At the top of the steps, Sheldrake opens a fairly ordinary door, and we enter a small waiting area; the radiator on the left rattles as we wait for a bulletproof glass door to slide open, and a metal-barred door on the inside to be unlatched by whoever’s watching us on camera. Inside, we’re greeted by a security guard sitting at a small desk on the right, and a dimly lit, security-glass-encased control room on the left, where my ID card is scanned before I can proceed through another metal detector. The area smells like a museum or a musty old mansion, and I can see down the hallway in the middle of the building, into the prison itself.
From there, Sheldrake escorts me through a set of flat-blue, three-quarter-inch-thick steel-bar doors that even he has to wait for someone else to open. As the first closes, there’s an awkward pause until the next opens. Each time one does, it’s with that incredibly loud, jail-door latch sound you hear in the movies. Petters later tells me that that’s the sound he wakes up to at 6 a.m. every day—the loud unlocking of his cell door, and those of the other approximately 1,800 inmates at Leavenworth.
The 58-person-occupancy visitors’ room looks like a kindergarten classroom without a chalkboard, educational tools, or kids’ stuff. There are small, camel-brown plastic chairs and tables maybe two feet long and 12 inches deep. Neutral-colored, 12-inch-square vinyl floor tile, off-white paneled walls, and white rectangular ceiling tiles illuminated by fluorescent-tube lighting make the room feel even more institutional.
In walks Tom Petters wearing an olive-green/khaki collared short-sleeve shirt with matching pants, and a pair of black and gray Nike tennis shoes.
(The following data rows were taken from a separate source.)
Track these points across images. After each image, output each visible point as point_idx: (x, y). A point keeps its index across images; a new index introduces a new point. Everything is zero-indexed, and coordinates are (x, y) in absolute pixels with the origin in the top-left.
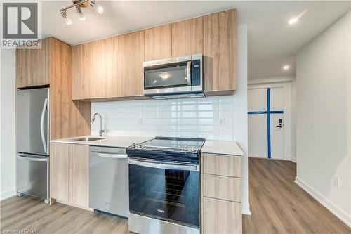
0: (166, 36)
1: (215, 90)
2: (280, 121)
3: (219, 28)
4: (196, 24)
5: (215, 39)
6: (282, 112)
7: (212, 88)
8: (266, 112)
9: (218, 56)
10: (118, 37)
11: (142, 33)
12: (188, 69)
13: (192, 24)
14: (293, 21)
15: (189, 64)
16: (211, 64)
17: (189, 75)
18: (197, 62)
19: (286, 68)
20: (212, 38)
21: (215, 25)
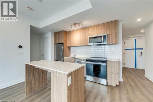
0: (95, 29)
1: (111, 43)
2: (141, 53)
3: (112, 26)
4: (105, 25)
5: (111, 29)
6: (142, 49)
7: (110, 43)
8: (134, 49)
9: (112, 34)
10: (81, 29)
11: (88, 28)
12: (103, 38)
13: (103, 25)
14: (139, 20)
15: (103, 36)
16: (110, 36)
17: (103, 39)
18: (105, 36)
19: (143, 31)
20: (110, 28)
21: (111, 25)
He looks tan, well-groomed, physically fit, and, overall, healthy. He’s calm, positive, exhibits a good sense of humor, and is passionate about his former business activities and goals. We start in on a long list of questions that I brought. And for the next five hours, I forget that we’re talking inside a medium-security prison.
As we wrap up the meeting and shake hands, I’m quickly reminded of exactly where we are, as I hear in the distant background: “Yeah. This is Sheldrake. I’m tossing Petters back into the trap now.” The “trap” is a small waiting area between security doors, each of which can be opened only by a person on the other side of it.
Petters walks toward the door, looks back with a wave and a polite smile, and then heads back to Cellblock C-1. And I’m left alone, with my thoughts.